##### Record excerpts

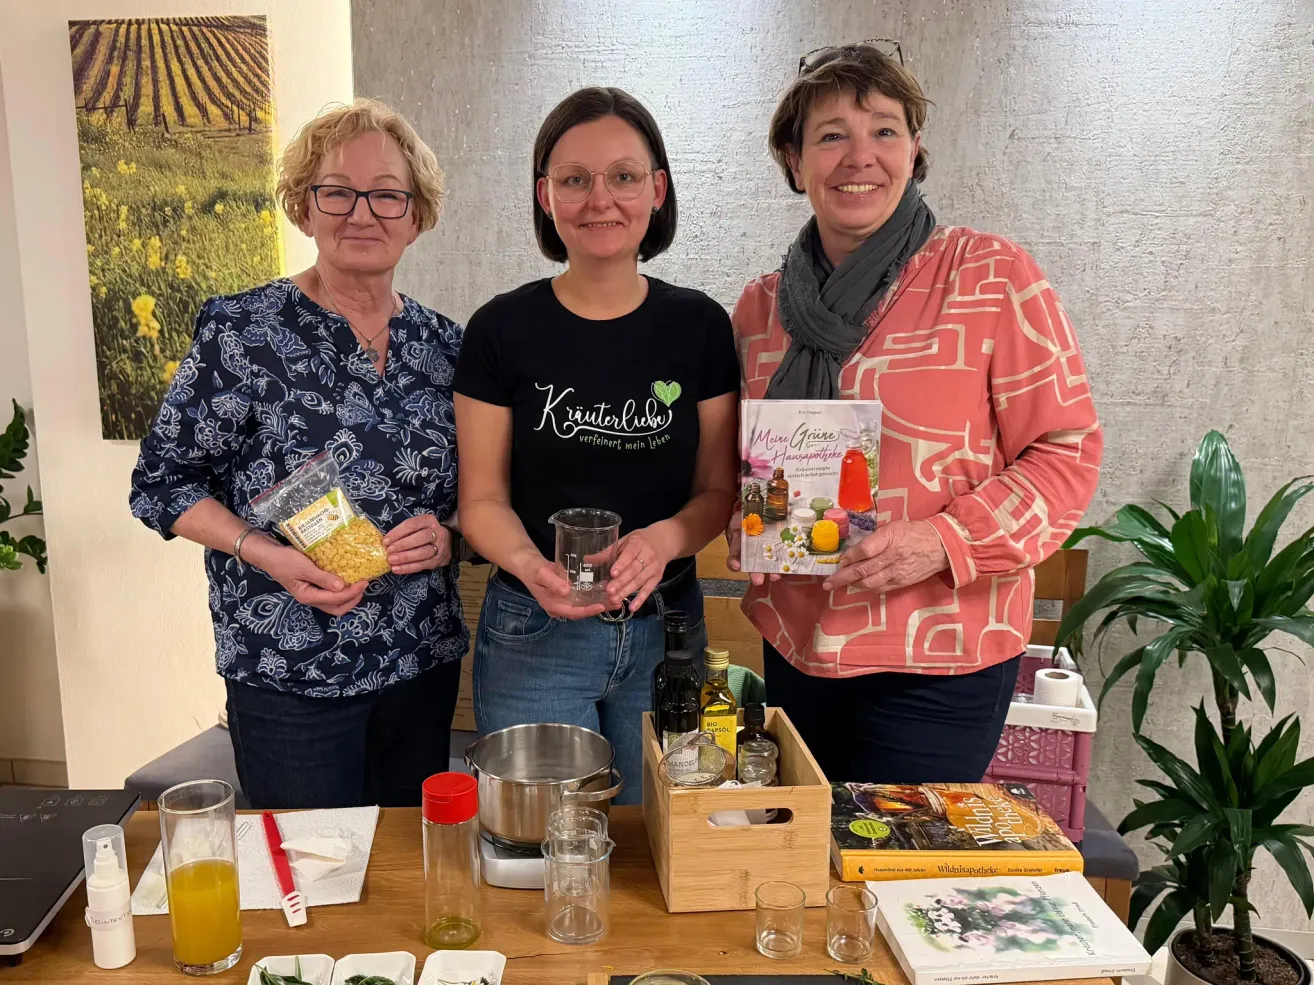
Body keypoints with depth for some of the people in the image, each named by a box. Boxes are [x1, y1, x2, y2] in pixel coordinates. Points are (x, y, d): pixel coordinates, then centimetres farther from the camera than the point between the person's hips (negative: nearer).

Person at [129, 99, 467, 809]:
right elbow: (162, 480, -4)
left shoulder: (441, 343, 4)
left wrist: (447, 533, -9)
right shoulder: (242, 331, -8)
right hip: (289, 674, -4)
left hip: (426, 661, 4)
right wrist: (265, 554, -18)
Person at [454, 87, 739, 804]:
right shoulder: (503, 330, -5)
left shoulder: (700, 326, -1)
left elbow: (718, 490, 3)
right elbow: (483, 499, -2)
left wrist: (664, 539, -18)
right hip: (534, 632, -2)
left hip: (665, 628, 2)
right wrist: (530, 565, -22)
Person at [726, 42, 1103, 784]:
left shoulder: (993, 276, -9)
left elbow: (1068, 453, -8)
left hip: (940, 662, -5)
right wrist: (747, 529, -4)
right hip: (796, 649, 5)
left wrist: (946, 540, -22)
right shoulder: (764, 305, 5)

##########
##### Record excerpts

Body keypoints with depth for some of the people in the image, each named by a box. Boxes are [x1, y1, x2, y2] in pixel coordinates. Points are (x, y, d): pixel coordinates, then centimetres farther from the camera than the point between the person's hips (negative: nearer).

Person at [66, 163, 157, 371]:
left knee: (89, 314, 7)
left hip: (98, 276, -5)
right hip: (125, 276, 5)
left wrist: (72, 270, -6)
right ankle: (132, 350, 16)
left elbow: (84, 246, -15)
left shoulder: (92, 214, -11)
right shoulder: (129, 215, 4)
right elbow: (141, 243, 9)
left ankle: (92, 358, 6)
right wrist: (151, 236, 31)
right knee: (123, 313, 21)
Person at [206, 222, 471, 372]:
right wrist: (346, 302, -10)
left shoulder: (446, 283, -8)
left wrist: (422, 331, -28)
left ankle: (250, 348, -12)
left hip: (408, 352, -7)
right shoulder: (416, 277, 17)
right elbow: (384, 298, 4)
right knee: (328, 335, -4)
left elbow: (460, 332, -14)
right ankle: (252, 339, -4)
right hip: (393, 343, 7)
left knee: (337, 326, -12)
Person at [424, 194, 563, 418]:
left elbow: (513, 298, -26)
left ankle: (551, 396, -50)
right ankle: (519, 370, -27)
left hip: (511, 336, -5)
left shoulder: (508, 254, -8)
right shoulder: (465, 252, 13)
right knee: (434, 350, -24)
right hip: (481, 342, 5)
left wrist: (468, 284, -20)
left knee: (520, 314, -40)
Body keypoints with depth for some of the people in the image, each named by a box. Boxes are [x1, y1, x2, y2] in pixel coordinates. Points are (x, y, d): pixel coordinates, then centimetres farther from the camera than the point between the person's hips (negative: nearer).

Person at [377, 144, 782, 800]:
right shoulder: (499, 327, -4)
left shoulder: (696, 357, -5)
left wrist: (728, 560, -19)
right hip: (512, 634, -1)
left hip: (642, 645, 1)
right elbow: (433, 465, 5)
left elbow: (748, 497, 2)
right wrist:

##########

The problem: Express the records starting at the line that contains "left hip: (940, 662, -5)" and ending at the line that contains "right shoulder: (764, 305, 5)" as a two-column CSV with the columns keypoint and position. Give one row per record, put each field in quotation marks, and replace any line breaks with spaces.

Result:
keypoint,position
"left hip:","(940, 662, -5)"
"right wrist:","(747, 529, -4)"
"right hip:","(796, 649, 5)"
"left wrist:","(946, 540, -22)"
"right shoulder:","(764, 305, 5)"